# How to attach to a wall



## Derakon (Jun 19, 2012)

I'd like to make some shelves that attach directly to studs in the wall, but I'd like to not have any screws or nails showing in the piece, if possible. That would seem to require some kind of "hanging" mechanism (where there's a hook mounted on the wall, and the piece hangs from the hook), but I don't know how to go about designing something along those lines, especially since I'd want the piece to be flush with the wall and, ideally, fairly immobile. Not because I expect the shelves to take a lot of load, just because it'd seem sloppy otherwise. Does anyone have any advice?

The only idea I've had so far would be to route out a slot in the edge of a board, then glue in a thin strip over most of the slot, which would create an area that could be hooked into. I still don't know how the hook itself would work though.


----------



## AandCstyle (Mar 21, 2012)

Google "french cleat", then ask any questions you still have.

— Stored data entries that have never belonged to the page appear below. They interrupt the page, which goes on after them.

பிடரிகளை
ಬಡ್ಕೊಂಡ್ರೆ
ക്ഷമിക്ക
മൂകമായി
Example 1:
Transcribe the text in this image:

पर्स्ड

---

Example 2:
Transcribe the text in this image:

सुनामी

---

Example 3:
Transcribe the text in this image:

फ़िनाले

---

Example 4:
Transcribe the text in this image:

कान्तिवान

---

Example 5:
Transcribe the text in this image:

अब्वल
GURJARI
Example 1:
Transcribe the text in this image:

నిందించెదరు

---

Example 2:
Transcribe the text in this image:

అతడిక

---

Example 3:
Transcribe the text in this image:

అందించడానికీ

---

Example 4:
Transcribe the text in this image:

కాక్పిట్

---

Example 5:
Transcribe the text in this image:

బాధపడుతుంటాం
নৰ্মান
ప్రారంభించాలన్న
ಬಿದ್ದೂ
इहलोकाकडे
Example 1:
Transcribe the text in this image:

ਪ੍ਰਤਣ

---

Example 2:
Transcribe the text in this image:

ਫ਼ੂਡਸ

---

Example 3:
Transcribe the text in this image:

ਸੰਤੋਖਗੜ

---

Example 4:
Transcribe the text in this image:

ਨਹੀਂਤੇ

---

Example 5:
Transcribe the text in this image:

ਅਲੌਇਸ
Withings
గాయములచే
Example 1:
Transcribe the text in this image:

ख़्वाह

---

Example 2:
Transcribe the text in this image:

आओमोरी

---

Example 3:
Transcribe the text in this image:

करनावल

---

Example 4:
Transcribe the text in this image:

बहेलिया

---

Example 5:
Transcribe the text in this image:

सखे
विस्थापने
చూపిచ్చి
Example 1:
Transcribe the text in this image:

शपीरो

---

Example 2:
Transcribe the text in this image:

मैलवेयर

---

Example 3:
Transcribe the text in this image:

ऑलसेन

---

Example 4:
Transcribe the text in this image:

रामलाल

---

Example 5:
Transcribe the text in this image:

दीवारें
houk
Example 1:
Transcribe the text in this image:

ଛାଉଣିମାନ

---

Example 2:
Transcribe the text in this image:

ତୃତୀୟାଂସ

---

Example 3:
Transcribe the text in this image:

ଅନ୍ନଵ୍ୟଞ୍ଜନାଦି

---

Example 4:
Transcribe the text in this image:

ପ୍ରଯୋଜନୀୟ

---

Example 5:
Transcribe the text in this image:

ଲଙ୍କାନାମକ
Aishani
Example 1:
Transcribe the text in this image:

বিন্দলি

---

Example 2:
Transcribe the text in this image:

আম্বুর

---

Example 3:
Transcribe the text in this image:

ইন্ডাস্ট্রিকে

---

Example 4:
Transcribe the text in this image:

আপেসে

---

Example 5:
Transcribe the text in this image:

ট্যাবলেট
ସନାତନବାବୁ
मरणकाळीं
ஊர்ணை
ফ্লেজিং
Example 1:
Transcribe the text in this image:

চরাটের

HTH


----------



## RRBOU (Feb 15, 2012)

I just completed some floating shelf's that were 24" long and 6" wide. I used sliding dove tails. This worked very well and they are very sturdy. I put the pins on the outer part of the shelf and then counter sunk the screw in the grove of the 1-1/2" inside portion of the shelf.


----------



## Derakon (Jun 19, 2012)

AandCstyle: thanks! Sometimes the problem is just not knowing the terminology…carpentry's had a long time to come up with different ways of naming things. 

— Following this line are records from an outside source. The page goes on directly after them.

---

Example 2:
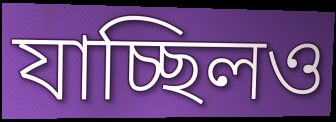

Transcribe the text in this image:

যাচ্ছিলও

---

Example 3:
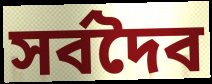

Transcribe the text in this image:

সর্বদৈব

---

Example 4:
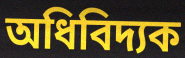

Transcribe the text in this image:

অধিবিদ্যক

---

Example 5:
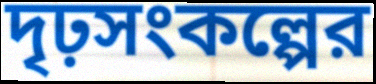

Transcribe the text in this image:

দৃঢ়সংকল্পের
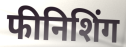
फीनिशिंग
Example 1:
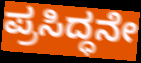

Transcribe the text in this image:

ಪ್ರಸಿದ್ಧನೇ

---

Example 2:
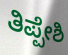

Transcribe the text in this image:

ತಿಪ್ಪೇಶಿ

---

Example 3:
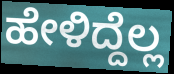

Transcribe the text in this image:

ಹೇಳಿದ್ದೆಲ್ಲ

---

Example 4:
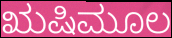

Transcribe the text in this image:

ಋಷಿಮೂಲ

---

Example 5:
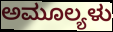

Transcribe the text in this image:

ಅಮೂಲ್ಯಳು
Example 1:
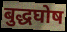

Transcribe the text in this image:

बुद्धघोष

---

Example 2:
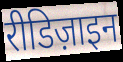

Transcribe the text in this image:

रीडिज़ाइन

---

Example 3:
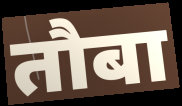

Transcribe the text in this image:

तौबा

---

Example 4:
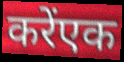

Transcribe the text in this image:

करेंएक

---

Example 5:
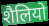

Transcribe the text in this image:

शैलियो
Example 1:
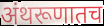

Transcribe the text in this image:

अंथरूणातच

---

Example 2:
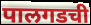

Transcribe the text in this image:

पालगडची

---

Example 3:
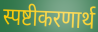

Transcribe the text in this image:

स्पष्टीकरणार्थ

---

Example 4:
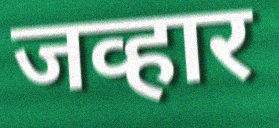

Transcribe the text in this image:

जव्हार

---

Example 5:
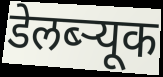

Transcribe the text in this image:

डेलब्ऱ्यूक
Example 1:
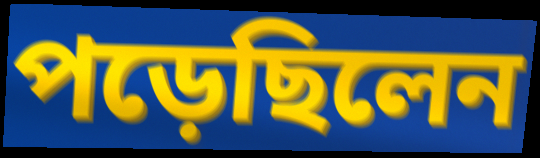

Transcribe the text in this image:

পড়েছিলেন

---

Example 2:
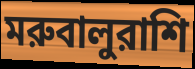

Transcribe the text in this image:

মরুবালুরাশি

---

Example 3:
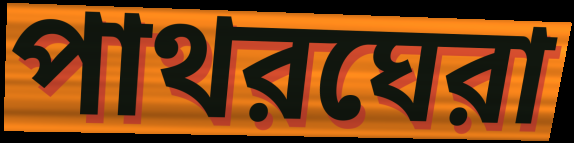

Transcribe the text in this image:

পাথরঘেরা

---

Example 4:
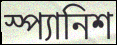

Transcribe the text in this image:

স্প্যানিশ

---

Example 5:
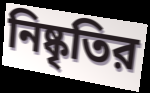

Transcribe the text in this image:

নিষ্কৃতির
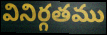
వినిర్గతము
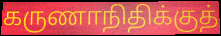
கருணாநிதிக்குத்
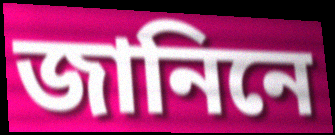
জানিনে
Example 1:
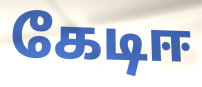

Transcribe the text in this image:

கேடிஈ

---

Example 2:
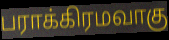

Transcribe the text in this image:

பராக்கிரமவாகு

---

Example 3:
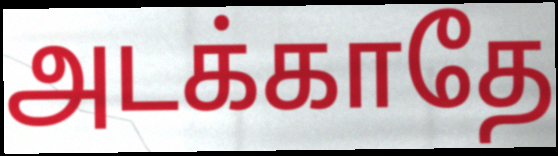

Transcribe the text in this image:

அடக்காதே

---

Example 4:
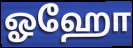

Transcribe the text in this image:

ஓஹோ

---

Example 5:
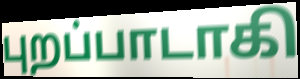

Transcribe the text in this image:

புறப்பாடாகி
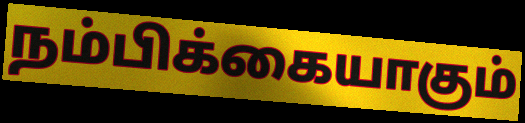
நம்பிக்கையாகும்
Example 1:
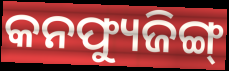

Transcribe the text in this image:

କନଫ୍ୟୁଜିଙ୍ଗ୍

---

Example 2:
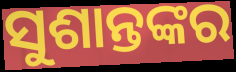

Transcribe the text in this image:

ସୁଶାନ୍ତଙ୍କର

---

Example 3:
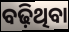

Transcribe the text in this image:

ବଢ଼ିଥିବା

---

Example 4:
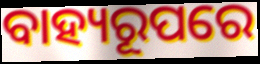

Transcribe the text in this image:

ବାହ୍ୟରୂପରେ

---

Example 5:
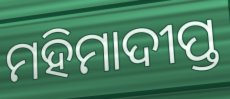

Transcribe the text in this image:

ମହିମାଦୀପ୍ତ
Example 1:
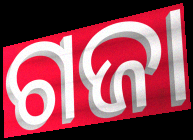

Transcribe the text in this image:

ଗଜା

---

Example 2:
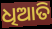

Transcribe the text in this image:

ଧିଆତି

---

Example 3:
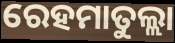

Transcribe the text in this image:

ରେହମାତୁଲ୍ଲା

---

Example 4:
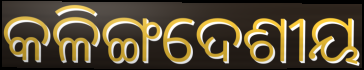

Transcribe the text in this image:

କଳିଙ୍ଗଦେଶୀୟ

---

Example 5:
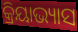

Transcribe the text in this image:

କ୍ରିୟାଭ୍ୟାସ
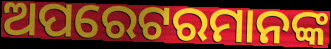
ଅପରେଟରମାନଙ୍କ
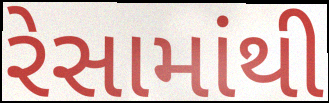
રેસામાંથી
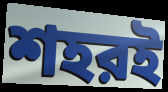
শহরই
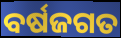
ବର୍ଷଜଗତ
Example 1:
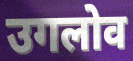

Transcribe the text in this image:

उगलोव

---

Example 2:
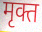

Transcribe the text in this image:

मृक्त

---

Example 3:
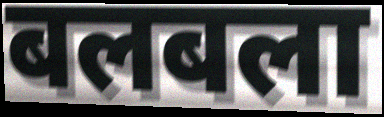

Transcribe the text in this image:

बलबला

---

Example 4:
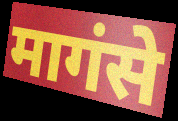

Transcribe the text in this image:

मागंसे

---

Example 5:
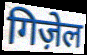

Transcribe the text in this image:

गिज़ेल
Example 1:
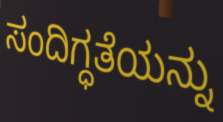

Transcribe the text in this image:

ಸಂದಿಗ್ಧತೆಯನ್ನು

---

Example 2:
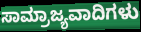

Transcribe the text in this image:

ಸಾಮ್ರಾಜ್ಯವಾದಿಗಳು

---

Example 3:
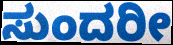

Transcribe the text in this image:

ಸುಂದರೀ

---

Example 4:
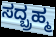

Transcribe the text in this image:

ಸದ್ಬ್ರಹ್ಮ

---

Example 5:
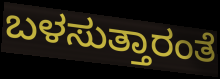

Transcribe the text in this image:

ಬಳಸುತ್ತಾರಂತೆ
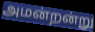
அமன்றன்று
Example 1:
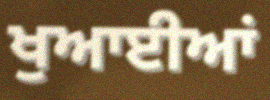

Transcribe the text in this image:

ਖੁਆਈਆਂ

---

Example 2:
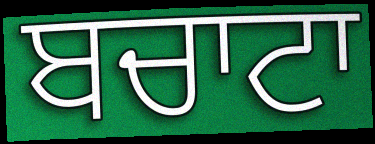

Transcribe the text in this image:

ਬਚਾਟਾ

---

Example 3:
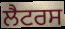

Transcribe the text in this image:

ਲੈਟਰਸ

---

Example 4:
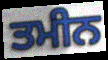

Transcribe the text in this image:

ਤਮੀਨ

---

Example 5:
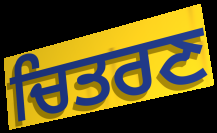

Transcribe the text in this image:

ਚਿਤਰਣ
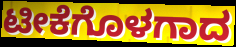
ಟೀಕೆಗೊಳಗಾದ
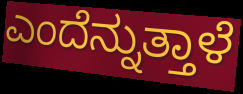
ಎಂದೆನ್ನುತ್ತಾಳೆ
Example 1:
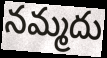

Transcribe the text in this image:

నమ్మదు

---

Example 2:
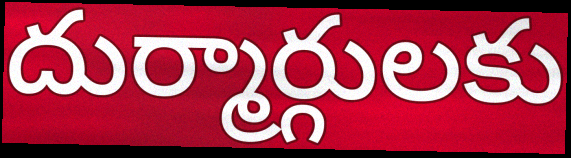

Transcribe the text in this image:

దుర్మార్గులకు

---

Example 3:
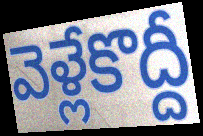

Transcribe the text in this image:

వెళ్లేకొద్దీ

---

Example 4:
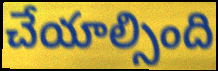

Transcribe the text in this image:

చేయాల్సింది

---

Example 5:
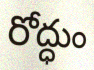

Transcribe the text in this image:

రోద్ధుం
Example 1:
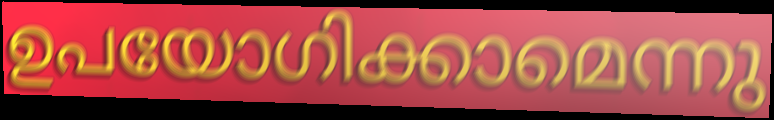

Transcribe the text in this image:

ഉപയോഗിക്കാമെന്നു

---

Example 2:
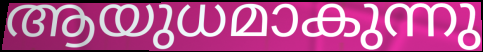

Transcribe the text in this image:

ആയുധമാകുന്നു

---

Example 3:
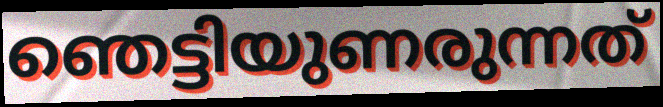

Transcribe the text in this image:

ഞെട്ടിയുണരുന്നത്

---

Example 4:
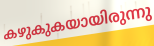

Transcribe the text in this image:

കഴുകുകയായിരുന്നു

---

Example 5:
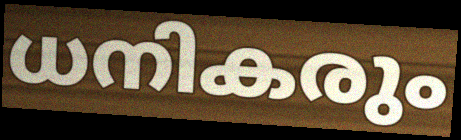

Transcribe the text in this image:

ധനികരും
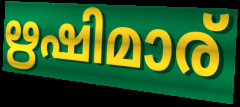
ഋഷിമാര്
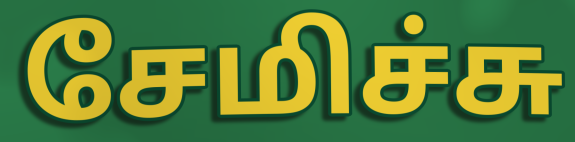
சேமிச்சு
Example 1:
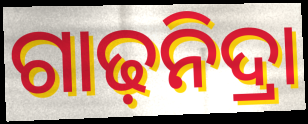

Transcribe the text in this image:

ଗାଢ଼ନିଦ୍ରା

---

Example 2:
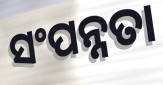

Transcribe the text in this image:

ସଂପନ୍ନତା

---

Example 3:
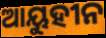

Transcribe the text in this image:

RRBOU: that also sounds like it'd work well. I haven't done any dovetail work yet, though I do have the appropriate bit for my router.


----------



## woodworm (Jul 27, 2008)

Derakon, The french cleat looks like this:


----------



## waho6o9 (May 6, 2011)

+1 for the French cleat.

Nice diagram Woodworm.


----------



## woodworm (Jul 27, 2008)

Waho609, I should not get the credit for the diagram - I copied it from the web coz I could not paste the link.


----------



## woody123 (May 7, 2009)

+2 for the French cleat. The screws that hold the cleat to the wall can be plugged with decorative wood plugs.
I have a couple of shelves and cabinets around my house hung this way. They are very strong.
Just my .02


----------



## GrandpaLen (Mar 6, 2012)

Welcome to LumberJocks , a world of advise, opinions, and experiences, all shared without judgement.

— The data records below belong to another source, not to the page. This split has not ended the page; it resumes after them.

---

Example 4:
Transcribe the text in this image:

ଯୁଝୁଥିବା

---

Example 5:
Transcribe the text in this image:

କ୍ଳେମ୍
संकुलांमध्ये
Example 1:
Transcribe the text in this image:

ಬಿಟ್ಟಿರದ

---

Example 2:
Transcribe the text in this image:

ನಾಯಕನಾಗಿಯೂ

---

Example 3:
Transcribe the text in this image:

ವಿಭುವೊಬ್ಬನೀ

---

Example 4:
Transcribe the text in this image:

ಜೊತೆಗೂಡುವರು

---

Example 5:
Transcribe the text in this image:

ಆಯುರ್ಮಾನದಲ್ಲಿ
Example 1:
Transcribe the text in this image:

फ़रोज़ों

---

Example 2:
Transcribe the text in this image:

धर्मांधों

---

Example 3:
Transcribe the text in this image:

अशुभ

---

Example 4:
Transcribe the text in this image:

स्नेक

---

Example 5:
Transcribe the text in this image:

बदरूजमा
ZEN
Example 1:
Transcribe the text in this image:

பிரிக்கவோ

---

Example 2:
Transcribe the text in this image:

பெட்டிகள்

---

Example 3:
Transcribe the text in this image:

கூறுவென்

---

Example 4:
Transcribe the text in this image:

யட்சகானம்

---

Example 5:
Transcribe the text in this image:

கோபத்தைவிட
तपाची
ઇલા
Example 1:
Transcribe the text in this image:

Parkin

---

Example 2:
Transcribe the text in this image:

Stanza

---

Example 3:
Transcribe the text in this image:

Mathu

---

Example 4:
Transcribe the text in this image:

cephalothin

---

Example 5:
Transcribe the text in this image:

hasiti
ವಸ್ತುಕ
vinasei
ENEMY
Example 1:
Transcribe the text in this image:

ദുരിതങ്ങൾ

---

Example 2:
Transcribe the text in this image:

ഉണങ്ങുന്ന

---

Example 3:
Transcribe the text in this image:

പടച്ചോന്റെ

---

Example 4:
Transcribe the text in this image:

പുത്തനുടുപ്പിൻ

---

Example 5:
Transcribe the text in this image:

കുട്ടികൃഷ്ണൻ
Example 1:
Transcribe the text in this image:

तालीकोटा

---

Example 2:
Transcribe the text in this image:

If it's not a heavy shelving unit nor a heavy load you can use a 'key hole' router bit and this will hide your hanging solutions.

I have used this method on several 3 and 4 shelf units for Knick Knacks and DVD/CD storage, wieghing up to 25 - 30 lbs.

You will want to make the slot with the plunge hole at the bottum, (think tear drop shape) in the style frame. You can also make horizontal slots shaped like a dog bone, in the rail frame. - Len


----------